Predictors of subclinical systemic sclerosis primary heart involvement characterised by microvasculopathy and myocardial fibrosis

Objectives. SSc primary heart involvement (SSc-pHI) is a significant cause of mortality. We aimed to characterize and identify predictors of subclinical SSc-pHI using cardiovascular MRI. Methods. A total of 83 SSc patients with no history of cardiovascular disease or pulmonary arterial hypertension and 44 healthy controls (HCs) underwent 3Tesla contrast-enhanced cardiovascular MRI, including T1 mapping and quantitative stress perfusion. High-sensitivity troponin I and N-terminal pro-brain natriuretic peptide were also measured. Results.
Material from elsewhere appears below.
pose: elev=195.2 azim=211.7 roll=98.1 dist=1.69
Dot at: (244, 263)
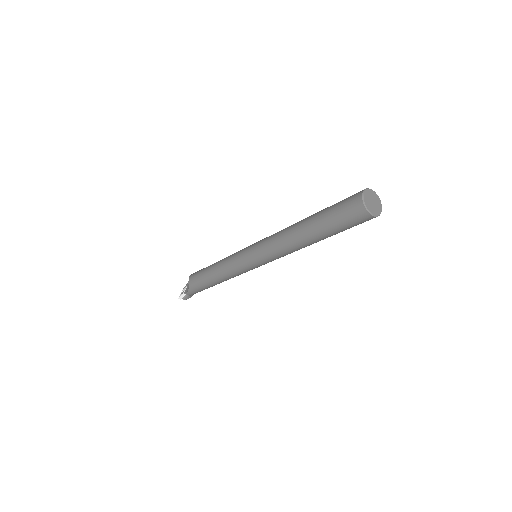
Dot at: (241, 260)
Cardiovascular MRI revealed a lower myocardial perfusion reserve in the SSc patients compared with HCs {median (interquartile range (IQR)] 1.9 (1.6-2.4) vs 3 (2-3.6), P < 0.0011. Late gadolinium enhancement, indicating focal fibrosis, was observed in 17/83 patients but in none of the HCs, with significantly higher extracellular volume (ECV), suggestive of diffuse fibrosis, in SSc vs HC [mean (s.D.) 31 (4) vs 25 (2), P < 0.001]. Presence of late gadolinium enhancement and higher ECV was associated with skin score [odds ratio (OR)=1.115, P=0.048; R-2 =0.353, P=0.004], and ECV and myocardial perfusion reserve was associated with the presence of digital ulcers at multivariate analysis (R-2 =0.353, P <0.001; R-2 =0.238, P =0.011). High-sensitivity troponin I was significantly higher in patients with late gadolinium enhancement, and N-terminal pro-brain natriuretic peptide was associated with ECV (P < 0.05). Conclusion. Subclinical SSc-pHI is characterized by myocardial microvasculopathy, diffuse and focal myocardial fibrosis but preserved myocardial contractile function. This subclinical phenotype of SSc-pHI was associated with high-sensitivity troponin I, N-terminal pro-brain natriuretic peptide, SSc disease severity and complicated peripheral vasculopathy. These data provide information regarding the underlying pathophysiological processes and provide a basis for identifying individuals at risk of SSc-pHI.

Automated summary

The subclinical phenotype of SSc primary heart involvement is characterized by myocardial microvasculopathy, diffuse and focal myocardial fibrosis while retaining preserved myocardial contractile function. This phenotype is associated with high-sensitivity troponin I, N-terminal pro-brain natriuretic peptide, SSc disease severity, and complicated peripheral vasculopathy, providing insights into potential underlying pathophysiological processes and risk factors for SSc-pHI.